■ DAFTAR SOAL:
a – Tuliskan kembali bagian teks tentang daun bawang, dimulai dengan "Daun bawang (Allium" dan berlanjut hingga "musim panen raya.".
b – Jawablah pertanyaan berikut berdasarkan teks tentang daun bawang.
(i) Apa nama ilmiah daun bawang yang tercantum dalam teks?
(ii) Proses apa yang disebut sebagai salah satu solusi untuk memperpanjang umur simpan daun bawang?
(iii) Warna apa yang dapat muncul pada daun bawang akibat proses pengeringan?
c – Berikan lanjutan teks tentang daun bawang, dimulai setelah kalimat terakhir yang tercantum.

■ KUTIPAN SUMBER:

------------

Daun bawang (Allium fistulosum L.) merupakan salah satu bumbu penting dalam masakan Indonesia, memberikan aroma khas dan rasa gurih yang menggugah selera. Di balik aroma khas yang selalu hadir di setiap masakan Indonesia, daun bawang menyimpan tantangan besar bagi petani dan pelaku usaha pangan: daya simpan yang sangat singkat. Dalam beberapa hari setelah panen, daun bawang bisa layu, berubah warna, dan kehilangan kesegarannya. Kondisi ini sering membuat hasil panen terbuang sia-sia, terutama di musim panen raya.
Salah satu solusi untuk memperpanjang umur simpannya adalah melalui proses pengeringan, yang mampu menurunkan kadar air dan memperlambat pertumbuhan mikroorganisme. Namun, dalam praktiknya, proses pengeringan sering kali menyebabkan perubahan warna, tekstur, dan aroma yang tidak diinginkan. Warna daun bawang bisa menjadi kecokelatan, aromanya berkurang, dan tampilannya kurang menarik.

------------

■ DAFTAR CATATAN:
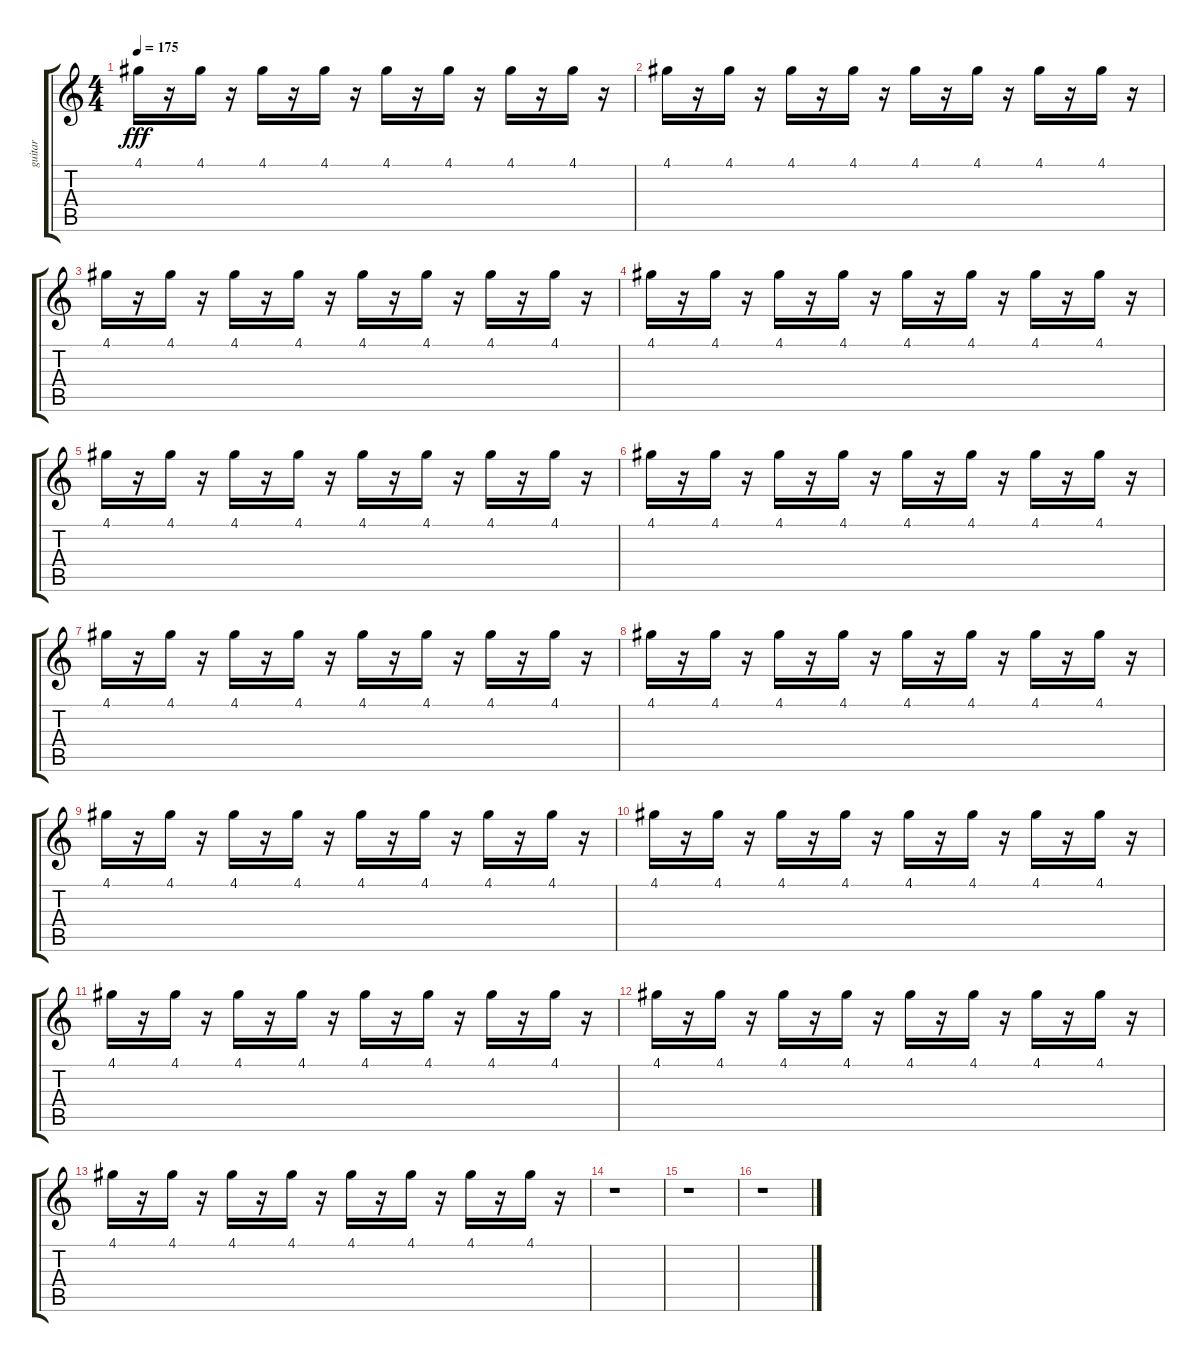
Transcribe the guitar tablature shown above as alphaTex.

\track ("guitar" "guitar") {instrument overdrivenguitar}
\staff {score tabs}
\tuning (E4 B3 G3 D3 A2 E2) {hide}
\ts (4 4)
\tempo 175
\clef g2
\ks c
4.1.16{dy fff} r.16 4.1.16 r.16 4.1.16 r.16 4.1.16 r.16 4.1.16 r.16 4.1.16 r.16 4.1.16 r.16 4.1.16 r.16 |
4.1.16 r.16 4.1.16 r.16 4.1.16 r.16 4.1.16 r.16 4.1.16 r.16 4.1.16 r.16 4.1.16 r.16 4.1.16 r.16 |
4.1.16 r.16 4.1.16 r.16 4.1.16 r.16 4.1.16 r.16 4.1.16 r.16 4.1.16 r.16 4.1.16 r.16 4.1.16 r.16 |
4.1.16 r.16 4.1.16 r.16 4.1.16 r.16 4.1.16 r.16 4.1.16 r.16 4.1.16 r.16 4.1.16 r.16 4.1.16 r.16 |
4.1.16 r.16 4.1.16 r.16 4.1.16 r.16 4.1.16 r.16 4.1.16 r.16 4.1.16 r.16 4.1.16 r.16 4.1.16 r.16 |
4.1.16 r.16 4.1.16 r.16 4.1.16 r.16 4.1.16 r.16 4.1.16 r.16 4.1.16 r.16 4.1.16 r.16 4.1.16 r.16 |
4.1.16 r.16 4.1.16 r.16 4.1.16 r.16 4.1.16 r.16 4.1.16 r.16 4.1.16 r.16 4.1.16 r.16 4.1.16 r.16 |
4.1.16 r.16 4.1.16 r.16 4.1.16 r.16 4.1.16 r.16 4.1.16 r.16 4.1.16 r.16 4.1.16 r.16 4.1.16 r.16 |
4.1.16 r.16 4.1.16 r.16 4.1.16 r.16 4.1.16 r.16 4.1.16 r.16 4.1.16 r.16 4.1.16 r.16 4.1.16 r.16 |
4.1.16 r.16 4.1.16 r.16 4.1.16 r.16 4.1.16 r.16 4.1.16 r.16 4.1.16 r.16 4.1.16 r.16 4.1.16 r.16 |
4.1.16 r.16 4.1.16 r.16 4.1.16 r.16 4.1.16 r.16 4.1.16 r.16 4.1.16 r.16 4.1.16 r.16 4.1.16 r.16 |
4.1.16 r.16 4.1.16 r.16 4.1.16 r.16 4.1.16 r.16 4.1.16 r.16 4.1.16 r.16 4.1.16 r.16 4.1.16 r.16 |
4.1.16 r.16 4.1.16 r.16 4.1.16 r.16 4.1.16 r.16 4.1.16 r.16 4.1.16 r.16 4.1.16 r.16 4.1.16 r.16 |
r.1 |
r.1 |
r.1
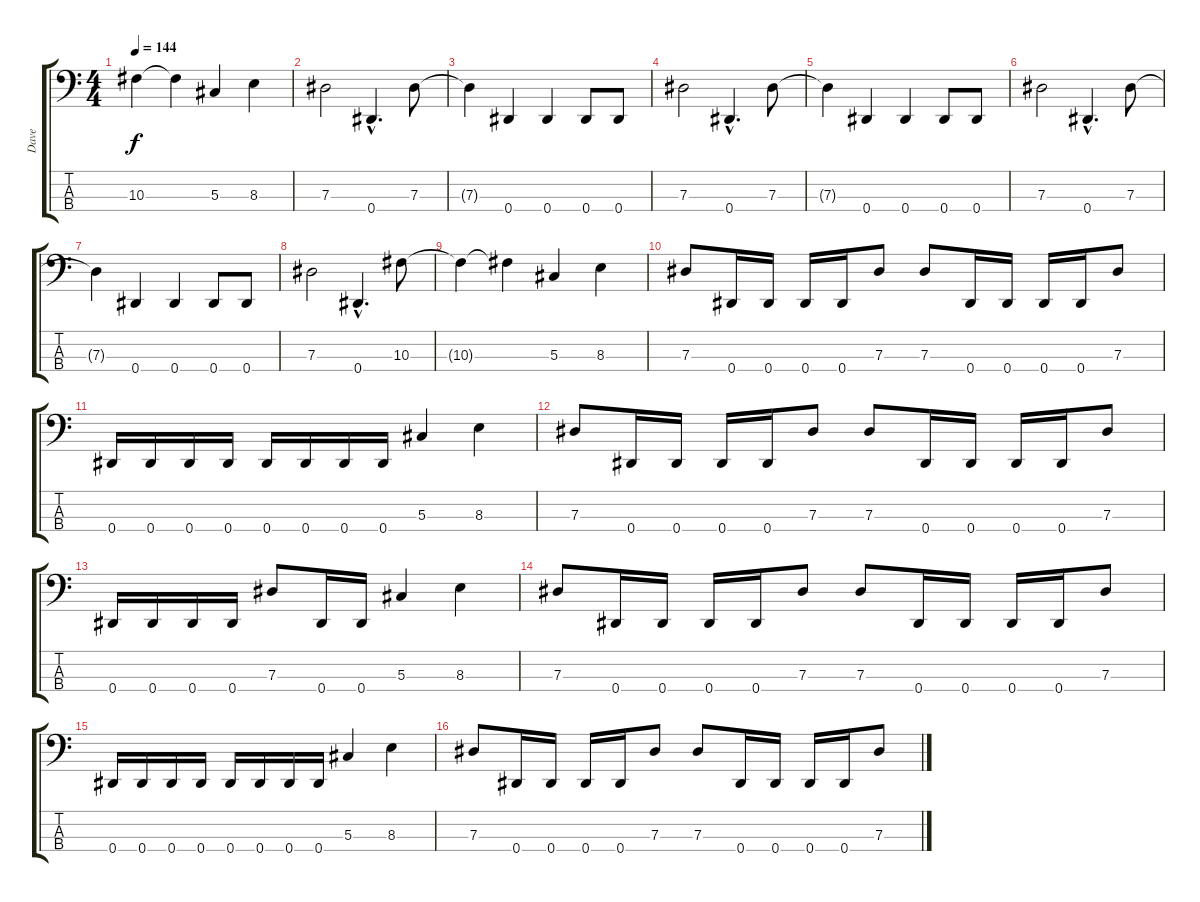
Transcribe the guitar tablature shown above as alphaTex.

\track ("Dave" "Dave") {instrument electricbasspick}
\staff {score tabs}
\tuning (Gb2 Db2 Ab1 Eb1) {hide}
\ts (4 4)
\tempo 144
\clef f4
\ks c
10.3{t}.4{dy f} 10.3{t}.4 5.3.4 8.3.4 |
7.3.2 0.4{hac}.4{d} 7.3.8 |
7.3{t}.4 0.4.4 0.4.4 0.4.8 0.4.8 |
7.3.2 0.4{hac}.4{d} 7.3.8 |
7.3{t}.4 0.4.4 0.4.4 0.4.8 0.4.8 |
7.3.2 0.4{hac}.4{d} 7.3.8 |
7.3{t}.4 0.4.4 0.4.4 0.4.8 0.4.8 |
7.3.2 0.4{hac}.4{d} 10.3.8 |
10.3{t}.4 10.3{t}.4 5.3.4 8.3.4 |
7.3.8 0.4.16 0.4.16 0.4.16 0.4.16 7.3.8 7.3.8 0.4.16 0.4.16 0.4.16 0.4.16 7.3.8 |
0.4.16 0.4.16 0.4.16 0.4.16 0.4.16 0.4.16 0.4.16 0.4.16 5.3.4 8.3.4 |
7.3.8 0.4.16 0.4.16 0.4.16 0.4.16 7.3.8 7.3.8 0.4.16 0.4.16 0.4.16 0.4.16 7.3.8 |
0.4.16 0.4.16 0.4.16 0.4.16 7.3.8 0.4.16 0.4.16 5.3.4 8.3.4 |
7.3.8 0.4.16 0.4.16 0.4.16 0.4.16 7.3.8 7.3.8 0.4.16 0.4.16 0.4.16 0.4.16 7.3.8 |
0.4.16 0.4.16 0.4.16 0.4.16 0.4.16 0.4.16 0.4.16 0.4.16 5.3.4 8.3.4 |
7.3.8 0.4.16 0.4.16 0.4.16 0.4.16 7.3.8 7.3.8 0.4.16 0.4.16 0.4.16 0.4.16 7.3.8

------------

■ JAWABAN TERTULIS:
a –
Daun bawang (Allium fistulosum L.) merupakan salah satu bumbu penting dalam masakan Indonesia, memberikan aroma khas dan rasa gurih yang menggugah selera. Di balik aroma khas yang selalu hadir di setiap masakan Indonesia, daun bawang menyimpan tantangan besar bagi petani dan pelaku usaha pangan: daya simpan yang sangat singkat. Dalam beberapa hari setelah panen, daun bawang bisa layu, berubah warna, dan kehilangan kesegarannya. Kondisi ini sering membuat hasil panen terbuang sia-sia, terutama di musim panen raya.

b –
(i) Allium fistulosum L.
(ii) Proses pengeringan.
(iii) Kecokelatan.

c –
Untuk menjawab permasalahan tersebut, peneliti dari Program Studi Pengembangan Produk Agroindustri, Sekolah Vokasi Universitas Gadjah Mada, melakukan penelitian untuk mencari cara sederhana namun efektif dalam memperpanjang umur simpan daun bawang tanpa menurunkan kualitasnya. Salah satu pendekatan yang digunakan adalah blanching, yaitu perlakuan panas ringan sebelum proses pengeringan, yang bertujuan menjaga warna, aroma, dan kandungan gizi daun bawang.
Gambar 1. Daun bawang segar yang telah dipotong (kiri) dan siap untuk dikeringkan (kanan)
Sumber: Dokumentasi Peneliti
Penelitian dilakukan di laboratorium pengolahan hasil pertanian Sekolah Vokasi UGM. Daun bawang segar dipotong kecil, kemudian dibagi menjadi tiga kelompok perlakuan dengan variasi metode blanching antara lain dicelupkan ke dalam air panas, dikukus, dan tanpa blanching. Setelah itu, seluruh sampel dikeringkan menggunakan cabinet dryer pada suhu 45, 55, dan 65°C selama 4, 6, dan 8 jam hingga kadar airnya turun di bawah lima persen.
Gambar 2. Proses blanching dengan pengukusan (kiri) dan perendaman air panas (kanan)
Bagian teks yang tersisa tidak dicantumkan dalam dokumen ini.